Top of Task data

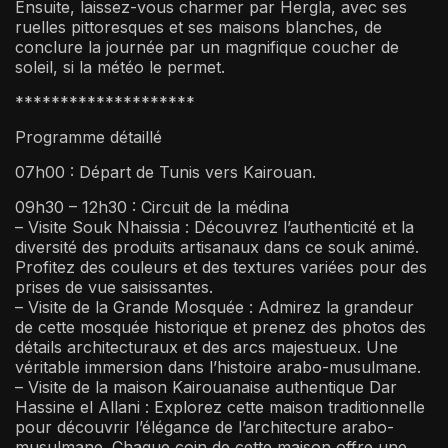
Ensuite, laissez-vous charmer par Hergla, avec ses
ruelles pittoresques et ses maisons blanches, de
conclure la journée par un magnifique coucher de
soleil, si la météo le permet.
********************
Programme détaillé
07h00 : Départ de Tunis vers Kairouan.
09h30 – 12h30 : Circuit de la médina
– Visite Souk Nhaissia : Découvrez l’authenticité et la
diversité des produits artisanaux dans ce souk animé.
Profitez des couleurs et des textures variées pour des
prises de vue saisissantes.
– Visite de la Grande Mosquée : Admirez la grandeur
de cette mosquée historique et prenez des photos des
détails architecturaux et des arcs majestueux. Une
véritable immersion dans l’histoire arabo-musulmane.
– Visite de la maison Kairouanaise authentique Dar
Hassine el Allani : Explorez cette maison traditionnelle
pour découvrir l’élégance de l’architecture arabo-
musulmane. Chaque coin de cette maison offre une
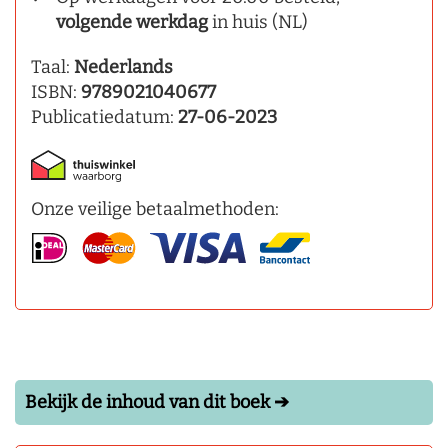
volgende werkdag
in huis (NL)
Taal:
Nederlands
ISBN:
9789021040677
Publicatiedatum:
27-06-2023
Onze veilige betaalmethoden:
Bekijk de inhoud van dit boek ➔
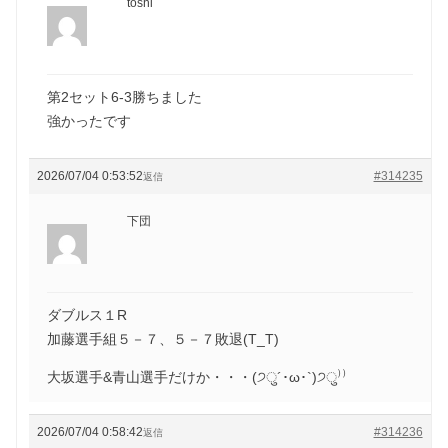
toshi
第2セット6-3勝ちました
強かったです
2026/07/04 0:53:52
#314235
返信
下団
ダブルス１R
加藤選手組５－７、５－７敗退(T_T)
大坂選手&青山選手だけか・・・(੭ु´･ω･`)੭ु⁾⁾
2026/07/04 0:58:42
#314236
返信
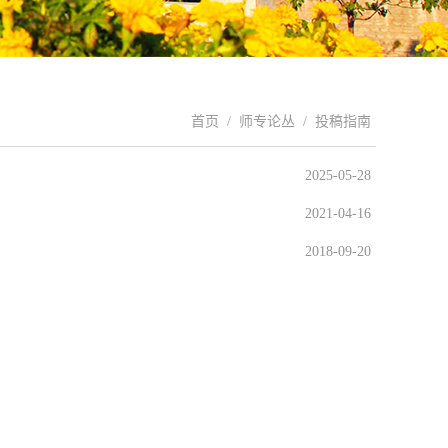
首页
/
师专论丛
/
投稿指南
2025-05-28
2021-04-16
2018-09-20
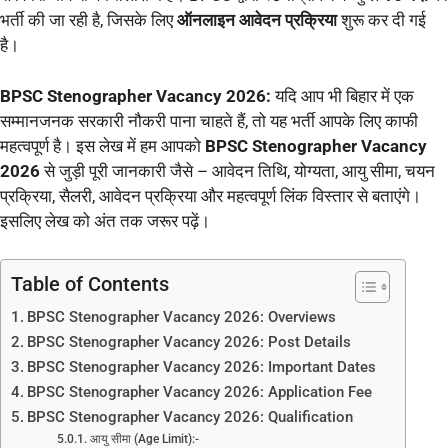
भर्ती की जा रही है, जिसके लिए
ऑनलाइन आवेदन प्रक्रिया
शुरू कर दी गई
है।
BPSC Stenographer Vacancy 2026:
यदि आप भी बिहार में एक
सम्मानजनक सरकारी नौकरी पाना चाहते हैं, तो यह भर्ती आपके लिए काफी
महत्वपूर्ण है। इस लेख में हम आपको
BPSC Stenographer Vacancy
2026
से जुड़ी पूरी जानकारी जैसे – आवेदन तिथि, योग्यता, आयु सीमा, चयन
प्रक्रिया, सैलरी, आवेदन प्रक्रिया और महत्वपूर्ण लिंक विस्तार से बताएंगे।
इसलिए लेख को अंत तक जरूर पढ़ें।
Table of Contents
BPSC Stenographer Vacancy 2026: Overviews
BPSC Stenographer Vacancy 2026: Post Details
BPSC Stenographer Vacancy 2026: Important Dates
BPSC Stenographer Vacancy 2026: Application Fee
BPSC Stenographer Vacancy 2026: Qualification
आयु सीमा (Age Limit):-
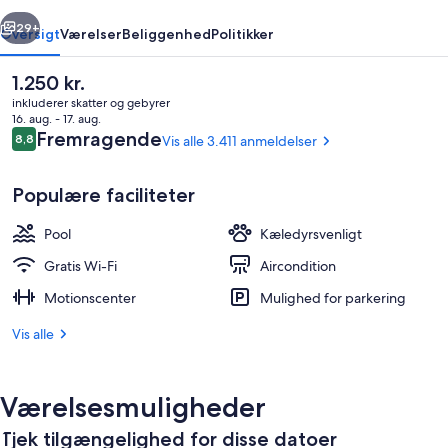
rige
Næste
29+
Oversigt
Værelser
Beliggenhed
Politikker
Den
1.250 kr.
nuværende
inkluderer skatter og gebyrer
pris
16. aug. - 17. aug.
er
Anmeldelser
Fremragende
8,8
Vis alle 3.411 anmeldelser
8,8 ud af 10.
1.250 kr.
Populære faciliteter
Pool
Kæledyrsvenligt
Udendørsområde
Gratis Wi-Fi
Aircondition
Motionscenter
Mulighed for parkering
Vis alle
Værelsesmuligheder
Tjek tilgængelighed for disse datoer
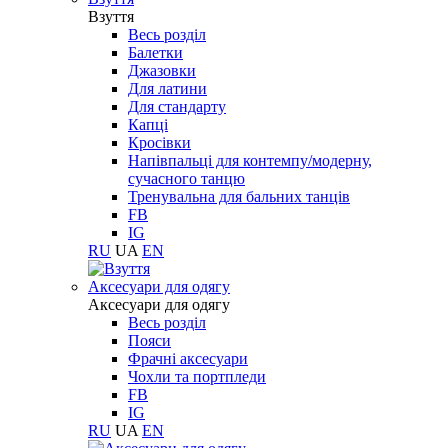
Взуття
Весь розділ
Балетки
Джазовки
Для латини
Для стандарту
Капці
Кросівки
Напівпальці для контемпу/модерну,
сучасного танцю
Тренувальна для бальних танців
FB
IG
RU
UA
EN
Aксесуари для одягу
Aксесуари для одягу
Весь розділ
Пояси
Фрачні аксесуари
Чохли та портпледи
FB
IG
RU
UA
EN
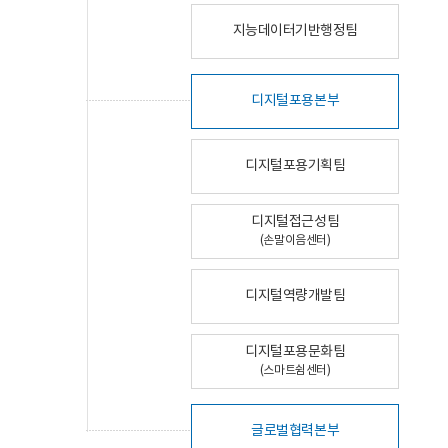
지능데이터기반행정팀
디지털포용본부
디지털포용기획팀
디지털접근성팀
(손말이음센터)
디지털역량개발팀
디지털포용문화팀
(스마트쉼센터)
글로벌협력본부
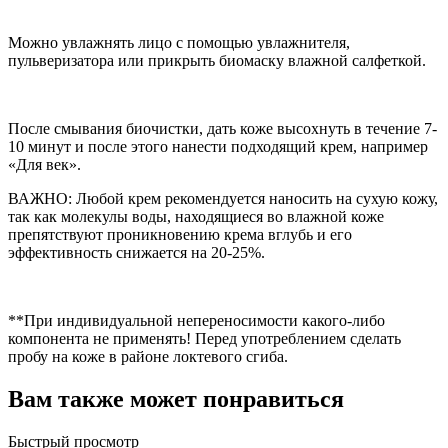
Можно увлажнять лицо с помощью увлажнителя,
пульверизатора или прикрыть биомаску влажной салфеткой.
После смывания биочистки, дать коже высохнуть в течение 7-
10 минут и после этого нанести подходящий крем, например
«Для век».
ВАЖНО: Любой крем рекомендуется наносить на сухую кожу,
так как молекулы воды, находящиеся во влажной коже
препятствуют проникновению крема вглубь и его
эффективность снижается на 20-25%.
**При индивидуальной непереносимости какого-либо
компонента не применять! Перед употреблением сделать
пробу на коже в районе локтевого сгиба.
Вам также может понравиться
Быстрый просмотр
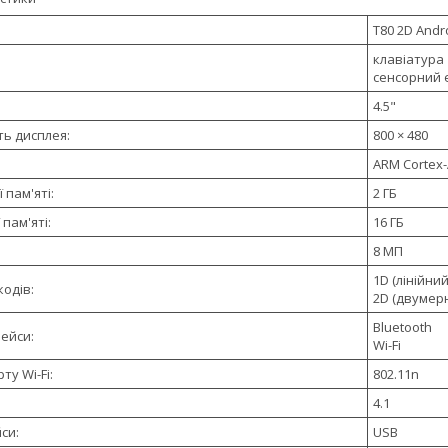
T80 2D Andr
клавіатура
сенсорний 
4.5"
ть дисплея:
800 × 480
ARM Cortex
 пам'яті:
2 ГБ
пам'яті:
16 ГБ
8 МП
1D (лінійний
одів:
2D (двумер
Bluetooth
ейси:
Wi-Fi
ту Wi-Fi:
802.11n
4.1
си:
USB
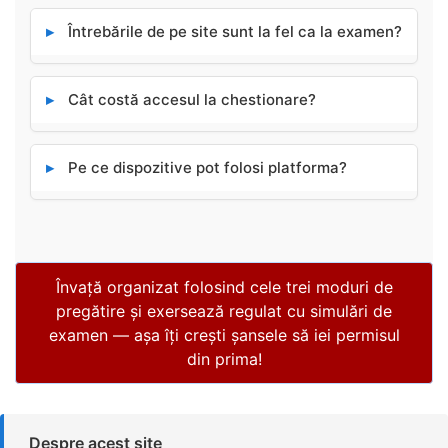
▸
Întrebările de pe site sunt la fel ca la examen?
▸
Cât costă accesul la chestionare?
▸
Pe ce dispozitive pot folosi platforma?
Învață organizat folosind cele trei moduri de
pregătire și exersează regulat cu simulări de
examen — așa îți crești șansele să iei permisul
din prima!
Despre acest site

Bottom of Task data

Problem to work on -> Quote the data above in full, leaving out the pictures it holds.

Problem solution ->
Ensuite, laissez-vous charmer par Hergla, avec ses
ruelles pittoresques et ses maisons blanches, de
conclure la journée par un magnifique coucher de
soleil, si la météo le permet.
********************
Programme détaillé
07h00 : Départ de Tunis vers Kairouan.
09h30 – 12h30 : Circuit de la médina
– Visite Souk Nhaissia : Découvrez l’authenticité et la
diversité des produits artisanaux dans ce souk animé.
Profitez des couleurs et des textures variées pour des
prises de vue saisissantes.
– Visite de la Grande Mosquée : Admirez la grandeur
de cette mosquée historique et prenez des photos des
détails architecturaux et des arcs majestueux. Une
véritable immersion dans l’histoire arabo-musulmane.
– Visite de la maison Kairouanaise authentique Dar
Hassine el Allani : Explorez cette maison traditionnelle
pour découvrir l’élégance de l’architecture arabo-
musulmane. Chaque coin de cette maison offre une
volgende werkdag
in huis (NL)
Taal:
Nederlands
ISBN:
9789021040677
Publicatiedatum:
27-06-2023
Onze veilige betaalmethoden:
Bekijk de inhoud van dit boek ➔
toshi
第2セット6-3勝ちました
強かったです
2026/07/04 0:53:52
#314235
返信
下団
ダブルス１R
加藤選手組５－７、５－７敗退(T_T)
大坂選手&青山選手だけか・・・(੭ु´･ω･`)੭ु⁾⁾
2026/07/04 0:58:42
#314236
返信
首页
/
师专论丛
/
投稿指南
2025-05-28
2021-04-16
2018-09-20
भर्ती की जा रही है, जिसके लिए
ऑनलाइन आवेदन प्रक्रिया
शुरू कर दी गई
है।
BPSC Stenographer Vacancy 2026:
यदि आप भी बिहार में एक
सम्मानजनक सरकारी नौकरी पाना चाहते हैं, तो यह भर्ती आपके लिए काफी
महत्वपूर्ण है। इस लेख में हम आपको
BPSC Stenographer Vacancy
2026
से जुड़ी पूरी जानकारी जैसे – आवेदन तिथि, योग्यता, आयु सीमा, चयन
प्रक्रिया, सैलरी, आवेदन प्रक्रिया और महत्वपूर्ण लिंक विस्तार से बताएंगे।
इसलिए लेख को अंत तक जरूर पढ़ें।
Table of Contents
BPSC Stenographer Vacancy 2026: Overviews
BPSC Stenographer Vacancy 2026: Post Details
BPSC Stenographer Vacancy 2026: Important Dates
BPSC Stenographer Vacancy 2026: Application Fee
BPSC Stenographer Vacancy 2026: Qualification
आयु सीमा (Age Limit):-
rige
Næste
29+
Oversigt
Værelser
Beliggenhed
Politikker
Den
1.250 kr.
nuværende
inkluderer skatter og gebyrer
pris
16. aug. - 17. aug.
er
Anmeldelser
Fremragende
8,8
Vis alle 3.411 anmeldelser
8,8 ud af 10.
1.250 kr.
Populære faciliteter
Pool
Kæledyrsvenligt
Udendørsområde
Gratis Wi-Fi
Aircondition
Motionscenter
Mulighed for parkering
Vis alle
Værelsesmuligheder
Tjek tilgængelighed for disse datoer
Взуття
Весь розділ
Балетки
Джазовки
Для латини
Для стандарту
Капці
Кросівки
Напівпальці для контемпу/модерну,
сучасного танцю
Тренувальна для бальних танців
FB
IG
RU
UA
EN
Aксесуари для одягу
Aксесуари для одягу
Весь розділ
Пояси
Фрачні аксесуари
Чохли та портпледи
FB
IG
RU
UA
EN
지능데이터기반행정팀
디지털포용본부
디지털포용기획팀
디지털접근성팀
(손말이음센터)
디지털역량개발팀
디지털포용문화팀
(스마트쉼센터)
글로벌협력본부
Можно увлажнять лицо с помощью увлажнителя,
пульверизатора или прикрыть биомаску влажной салфеткой.
После смывания биочистки, дать коже высохнуть в течение 7-
10 минут и после этого нанести подходящий крем, например
«Для век».
ВАЖНО: Любой крем рекомендуется наносить на сухую кожу,
так как молекулы воды, находящиеся во влажной коже
препятствуют проникновению крема вглубь и его
эффективность снижается на 20-25%.
**При индивидуальной непереносимости какого-либо
компонента не применять! Перед употреблением сделать
пробу на коже в районе локтевого сгиба.
Вам также может понравиться
Быстрый просмотр
T80 2D Andr
клавіатура
сенсорний 
4.5"
ть дисплея:
800 × 480
ARM Cortex
 пам'яті:
2 ГБ
пам'яті:
16 ГБ
8 МП
1D (лінійний
одів:
2D (двумер
Bluetooth
ейси:
Wi-Fi
ту Wi-Fi:
802.11n
4.1
си:
USB
▸
Întrebările de pe site sunt la fel ca la examen?
▸
Cât costă accesul la chestionare?
▸
Pe ce dispozitive pot folosi platforma?
Învață organizat folosind cele trei moduri de
pregătire și exersează regulat cu simulări de
examen — așa îți crești șansele să iei permisul
din prima!
Despre acest site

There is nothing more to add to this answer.